1636: The Kremlin Games
- Author: Gorg Huff and Paula Goodlett
- Cover artist: Tom Kidd
- Language: English
- Series: 1632 series
- Genre: Alternate history, science fiction
- Publisher: Baen Books
- Publication date: June 5, 2012
- Publication place: United States
- Media type: Print (hardback & paperback)
- Pages: 416 (hardback)
- ISBN: 978-1-4516-3776-2 (hardback)
- OCLC: 803755603
- Followed by: 1637: The Volga Rules

= 1636: The Kremlin Games =

2012 alternative history novel

1636: The Kremlin Games is a novel in the 1632 series written by Gorg Huff and Paula Goodlett along with Eric Flint. It is the fourth book in the series to be listed on the New York Times bestseller list for hardcover fiction. It reached number 30 on the NY Times list during a single week in June 2012. It was also listed on the Locus Hardcovers Bestsellers List for the month of September, 2012, at number 6.

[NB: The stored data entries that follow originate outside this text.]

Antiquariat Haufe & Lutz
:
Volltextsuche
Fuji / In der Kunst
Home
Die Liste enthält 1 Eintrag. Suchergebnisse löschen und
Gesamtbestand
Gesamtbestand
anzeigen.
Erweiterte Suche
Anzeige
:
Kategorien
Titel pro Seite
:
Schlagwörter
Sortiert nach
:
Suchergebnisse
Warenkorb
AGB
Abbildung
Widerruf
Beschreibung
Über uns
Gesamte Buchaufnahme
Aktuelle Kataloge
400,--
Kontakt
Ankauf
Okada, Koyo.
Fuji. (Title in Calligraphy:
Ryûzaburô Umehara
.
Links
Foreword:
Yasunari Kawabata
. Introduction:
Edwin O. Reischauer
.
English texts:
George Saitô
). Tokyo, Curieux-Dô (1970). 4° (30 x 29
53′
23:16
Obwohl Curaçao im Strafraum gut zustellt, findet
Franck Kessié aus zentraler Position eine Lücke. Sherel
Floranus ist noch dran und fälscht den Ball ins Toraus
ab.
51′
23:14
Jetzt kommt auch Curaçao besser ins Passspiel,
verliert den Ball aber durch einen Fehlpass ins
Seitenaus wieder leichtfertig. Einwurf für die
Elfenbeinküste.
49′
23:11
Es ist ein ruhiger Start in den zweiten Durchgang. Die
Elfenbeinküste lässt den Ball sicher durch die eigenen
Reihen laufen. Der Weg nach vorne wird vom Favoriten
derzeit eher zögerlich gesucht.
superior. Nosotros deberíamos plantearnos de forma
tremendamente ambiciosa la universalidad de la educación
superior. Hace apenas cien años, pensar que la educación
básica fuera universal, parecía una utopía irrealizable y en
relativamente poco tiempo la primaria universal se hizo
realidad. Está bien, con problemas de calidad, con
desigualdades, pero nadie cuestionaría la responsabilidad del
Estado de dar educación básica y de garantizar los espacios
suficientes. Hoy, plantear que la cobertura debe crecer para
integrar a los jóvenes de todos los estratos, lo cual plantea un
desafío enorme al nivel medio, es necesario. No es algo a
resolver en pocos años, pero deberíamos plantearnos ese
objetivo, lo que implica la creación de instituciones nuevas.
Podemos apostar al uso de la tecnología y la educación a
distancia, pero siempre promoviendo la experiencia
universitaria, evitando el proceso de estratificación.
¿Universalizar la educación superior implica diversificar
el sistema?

A sequel, 1637: The Volga Rules, was published in 2018.

==Plot==
The story follows Bernie Zeppi, an auto mechanic from Grantville, as he travels East to Russia and helps to set in motion various chains of events that lead to the fundamental reordering of Russian history and a massive shift from a primarily agrarian economy to a more industrialized one.

==Reception==
Bill Lawhorn, writing for SFRevu, gave 1636: The Kremlin Games a positive review, stating that it "is another side story in the ongoing Grantville saga", the "action is carried on by characters that haven't played a significant role in earlier parts of the series", and it "allowed fans to get involved in the development." Beth Revers, reviewing for San Francisco Book Review, wrote that the book "is a standout even in a wonderful series" and it has "war, political intrigue, romance, [and] even car chases." The Midwest Book Review said that the novel is "an enjoyable thriller with a wonderful second order effect on Bernie and the Russians."